A Treasury spokesperson told CNBC the government is “making the most of Brexit freedoms to grow the economy,” including scrapping the EU's financial services law, which it said could open the door to potential £100 billion worth of investment. ($125 billion) over the next decade. .
Trade and investment decline
The United Kingdom voted 52% to 48% to leave the European Union on 23 June 2016, but officially left the Union on 31 January 2020.
Over that period to date, UK goods trade has underperformed other advanced economies by around 15% since the Leave vote, the bank estimates, while business investment has fallen “significantly below” pre-referendum levels.
Meanwhile, migration from the EU – the main pledge of the Vote Leave campaign – declined only to be replaced by a less economically active group of non-EU migrants, especially students, the research said.
“Taken together, the evidence points to a significant long-term production cost of Brexit,” the report’s authors said.
The bank noted that the decline in trade was in line with expectations and that the weak performance in investment was “more pronounced” than expected.

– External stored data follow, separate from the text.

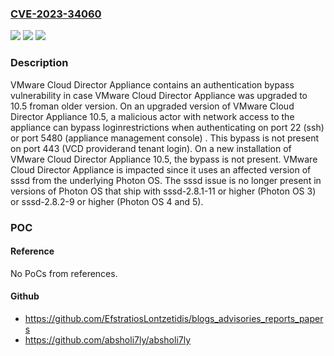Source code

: ### [CVE-2023-34060](https://cve.mitre.org/cgi-bin/cvename.cgi?name=CVE-2023-34060)
![](https://img.shields.io/static/v1?label=Product&message=VMware%20Cloud%20Director%20Appliance%20(VCD%20Appliance)&color=blue)
![](https://img.shields.io/static/v1?label=Version&message=%3D%2010.5%20if%20upgraded%20from%2010.4.x%20or%20below.%20&color=brighgreen)
![](https://img.shields.io/static/v1?label=Vulnerability&message=Authentication%20Bypass%20Vulnerability&color=brighgreen)

### Description

VMware Cloud Director Appliance contains an authentication bypass vulnerability in case VMware Cloud Director Appliance was upgraded to 10.5 froman older version. On an upgraded version of VMware Cloud Director Appliance 10.5, a malicious actor with network access to the appliance can bypass loginrestrictions when authenticating on port 22 (ssh) or port 5480 (appliance management console) . This bypass is not present on port 443 (VCD providerand tenant login). On a new installation of VMware Cloud Director Appliance 10.5, the bypass is not present. VMware Cloud Director Appliance is impacted since it uses an affected version of sssd from the underlying Photon OS. The sssd issue is no longer present in versions of Photon OS that ship with sssd-2.8.1-11 or higher (Photon OS 3) or sssd-2.8.2-9 or higher (Photon OS 4 and 5).

### POC

#### Reference
No PoCs from references.

#### Github
- https://github.com/EfstratiosLontzetidis/blogs_advisories_reports_papers
- https://github.com/absholi7ly/absholi7ly

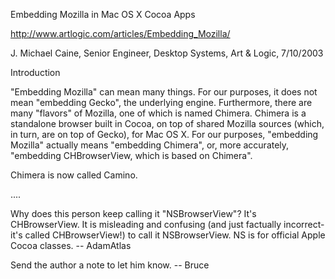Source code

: Embedding Mozilla in Mac OS X Cocoa Apps

http://www.artlogic.com/articles/Embedding_Mozilla/

J. Michael Caine, Senior Engineer, Desktop Systems, Art & Logic, 7/10/2003


Introduction

"Embedding Mozilla" can mean many things. For our purposes, it does not mean "embedding Gecko", the underlying engine. Furthermore, there are many "flavors" of Mozilla, one of which is named Chimera. Chimera is a standalone browser built in Cocoa, on top of shared Mozilla sources (which, in turn, are on top of Gecko), for Mac OS X. For our purposes, "embedding Mozilla" actually means "embedding Chimera", or, more accurately, "embedding CHBrowserView, which is based on Chimera".

Chimera is now called Camino.

....

Why does this person keep calling it "NSBrowserView"? It's CHBrowserView. It is misleading and confusing (and just factually incorrect- it's called CHBrowserView!) to call it NSBrowserView. NS is for official Apple Cocoa classes. -- AdamAtlas

Send the author a note to let him know.  -- Bruce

However, he said shifts in migration patterns constituted the most significant cyclical implications for the UK economy – and inflation in particular.
“The change in post-Brexit migration flows reduced the elasticity of UK labor supply, which contributed to higher post-pandemic inflation and points to more cyclical labor market fluctuations and inflation pressures ahead,” the report said.
She said the UK's real GDP per capita had barely risen above pre-Covid levels, and was currently 4% above the mid-2016 level. This compares to 8% for the eurozone and 15% for the US.
Meanwhile, the UK recorded higher inflation over this period, with UK consumer prices rising by 31% since mid-2016 compared to 27% in the US and 24% in the eurozone.
While the report suggested that new non-EU trade agreements could mitigate the costs of Brexit, estimates suggest that the benefits are likely to be small.
The British government estimates that a free trade agreement with Australia will boost UK GDP by 0.08% per year, while the economic impact of a new trade deal with Switzerland is unclear.
Meanwhile, timelines for potential new trade deals with key partners such as the US and India have not been announced.